A cold ice cream is probably not on the menu at this time of year in Scotland, but for November’s Document of the Month we are looking at the Doune Burgh bye-laws for ice-cream and aerated water shops that were instated in October of 1905.
Scotland’s Year of Coast and Waters has allowed us to look at a variety of topics involving the water of our country and its use in the aeration process is what we will focus on this month.
The Doune Burgh bye-law state that no person shall open or keep open any premises registered as an Ice-Cream Shop and/or Aerated Water Shop before 7am or after 10pm and that any person found to be doing so will be fined no more than 40 shillings for each breach of the bye-law. Similar bye-laws were also put in place for pigsties, slaughterhouses, and common lodging houses in the Burgh of Doune.
The document was made by the Provost, Magistrates, and Councillors of the Burgh of Doune on the 8th of May 1905. The bye-laws were later confirmed in Dunblane on the 4th of October 1905 and again on the 7th of October 1905 by His Majesty’s Secretary for Scotland.
At the time the bye-law was put into action, the Burgh of Doune received its water supply from the nearby Annet Burn. Annet Burn begins in the hills of Kilmadock Parish to the North East of Callander before flowing South East in two streams down the slopes of Uamh Bheag (meaning ‘little cave’) before joining the River Teith.
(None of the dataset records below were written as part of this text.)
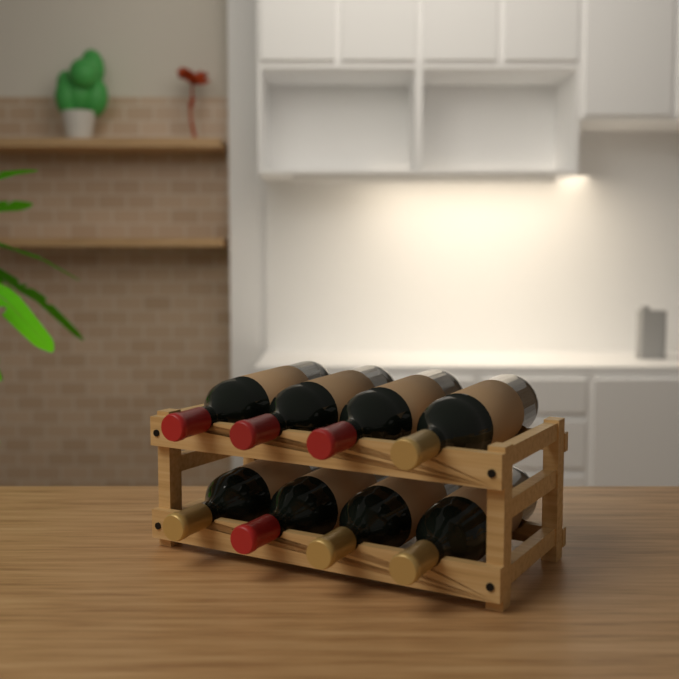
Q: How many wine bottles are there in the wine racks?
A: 8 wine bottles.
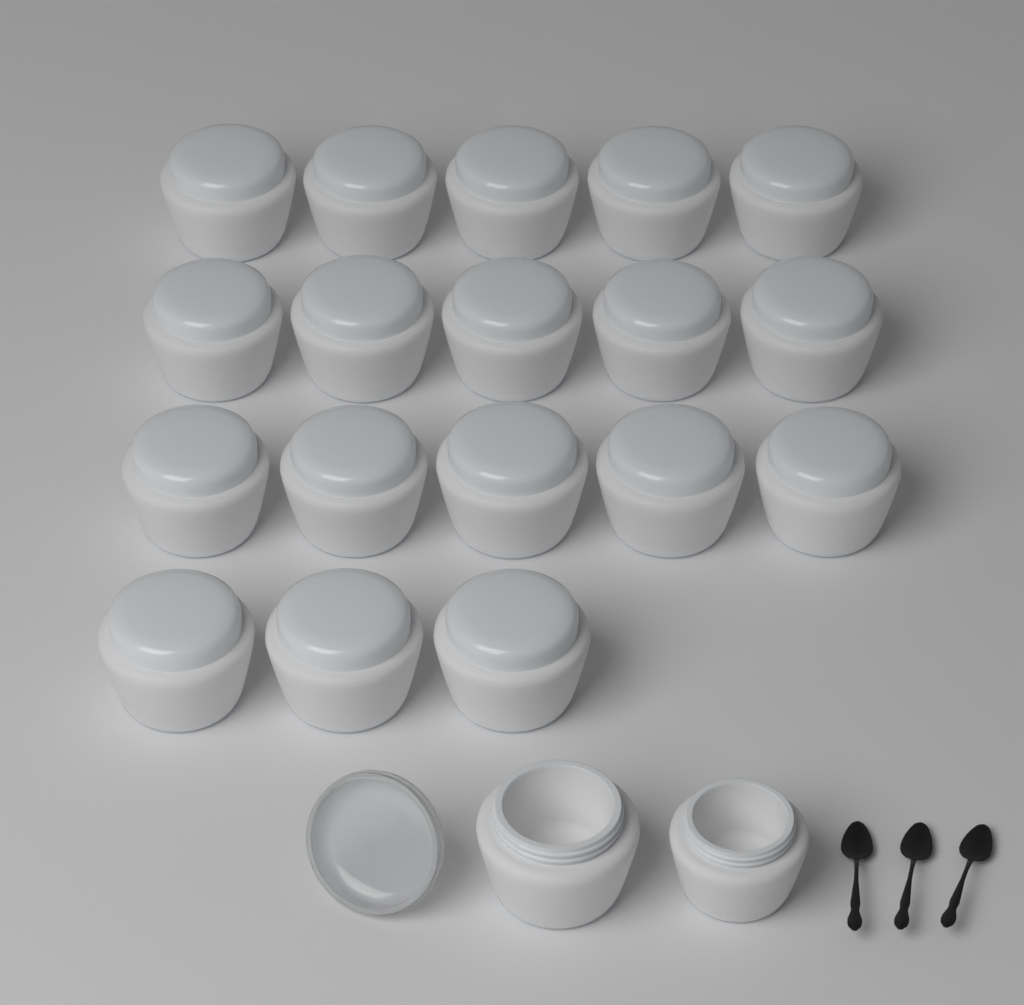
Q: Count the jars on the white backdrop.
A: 20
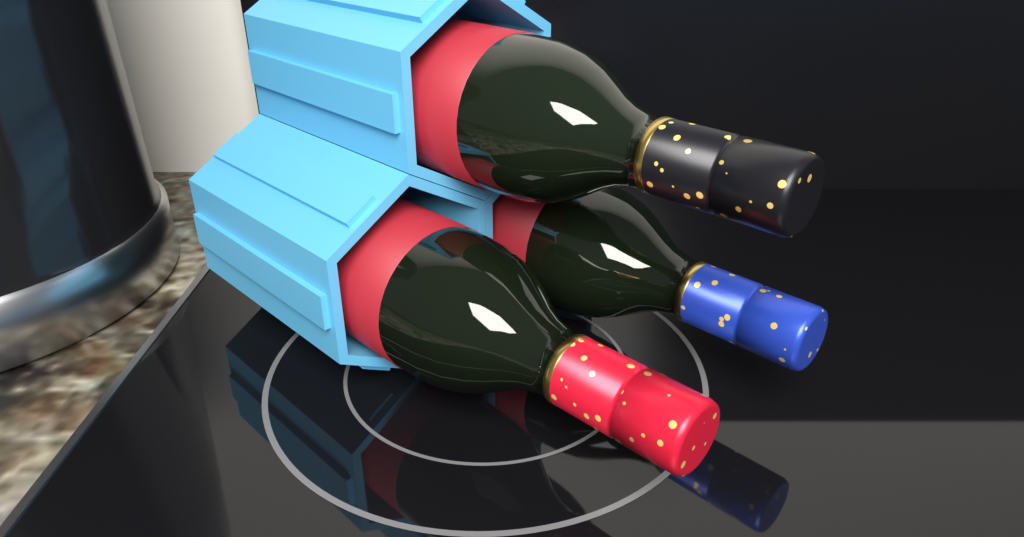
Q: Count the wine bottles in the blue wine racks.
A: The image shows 3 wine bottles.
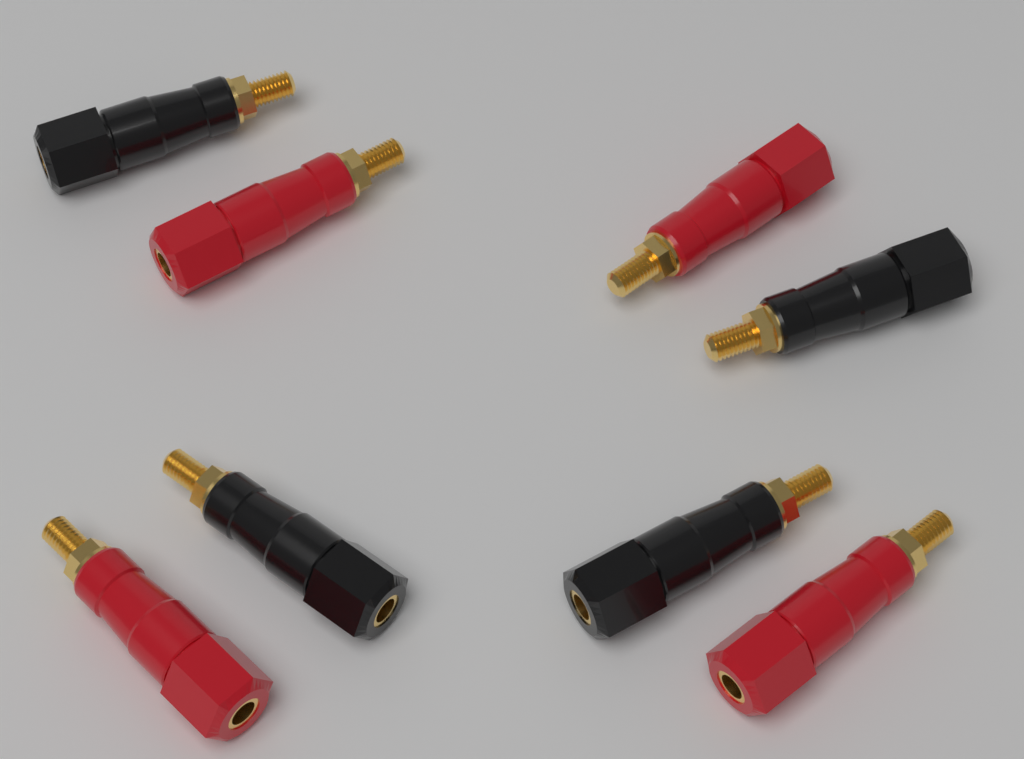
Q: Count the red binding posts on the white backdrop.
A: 4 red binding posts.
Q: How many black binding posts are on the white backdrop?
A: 4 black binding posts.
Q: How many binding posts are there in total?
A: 8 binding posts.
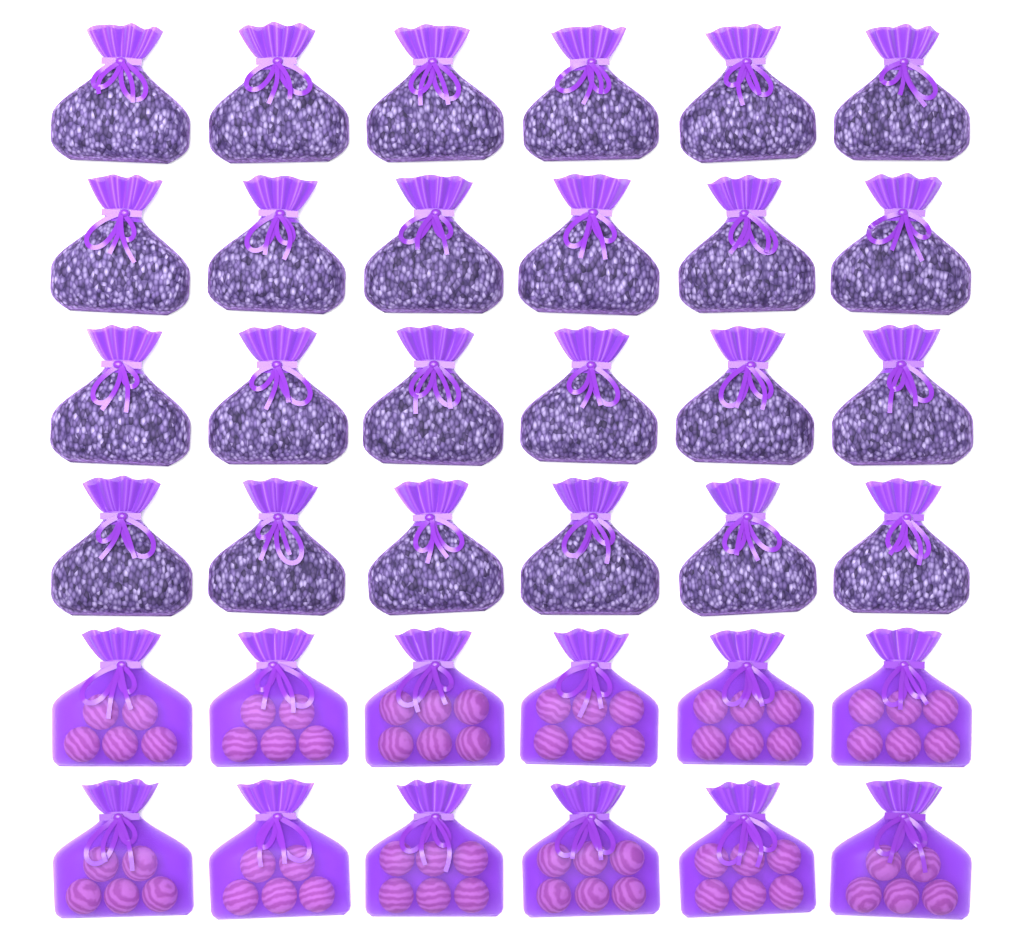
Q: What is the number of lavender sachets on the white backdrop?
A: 24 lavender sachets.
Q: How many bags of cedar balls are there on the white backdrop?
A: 12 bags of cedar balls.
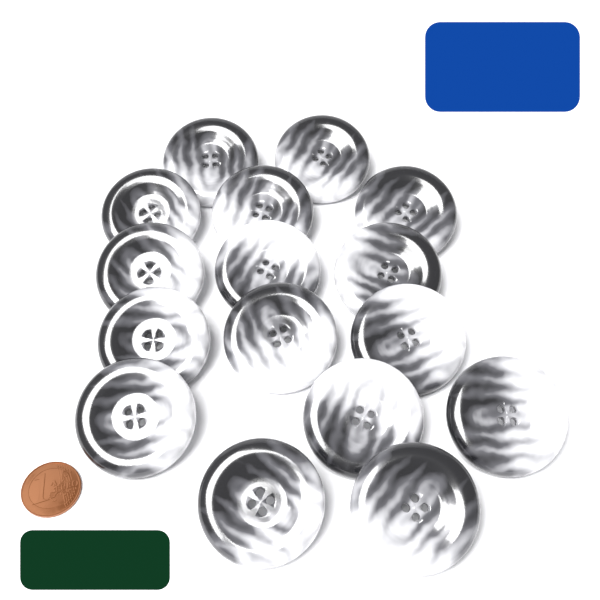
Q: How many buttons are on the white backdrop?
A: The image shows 16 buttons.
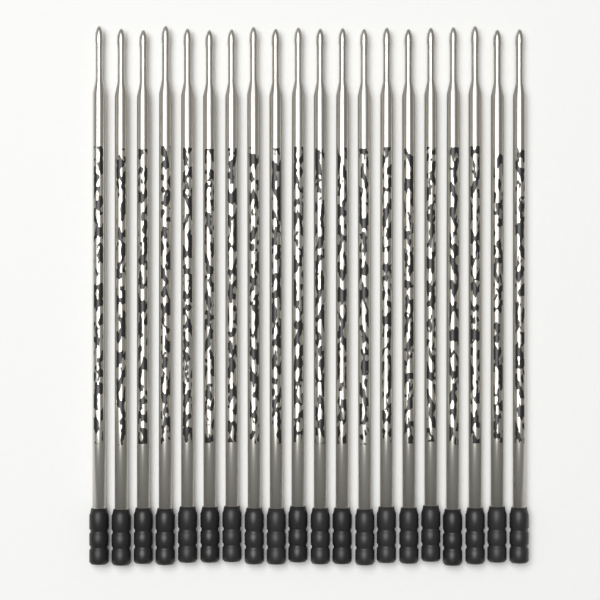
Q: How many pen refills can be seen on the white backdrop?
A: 20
It is 6 miles long and 1.5 miles away from Doune.
The water brought from Annet Burn would have been used in the aeration process for the local ice-cream and aerated water shops. Aeration is the process by which air is circulated through, mixed with, or dissolved in a liquid such as water. It is used in the production or aerated water or cola for drinking purposes. Today, we also refer to aerated water as carbonated water and see it as a fairly common drink, but the beverage (as well as ice-cream) would have been more of a novelty for customers back in 1905.
From the 31st October 1905 to the 14th of July 1921, eleven individuals registered ice-cream and aerated water shops in the Burgh of Doune. The ice-cream shop at 59 Balkerach Street, Doune changed owners a number of times and it wasn’t long until new shops opened up nearby on George Street, Main Street, and The Cross in Doune.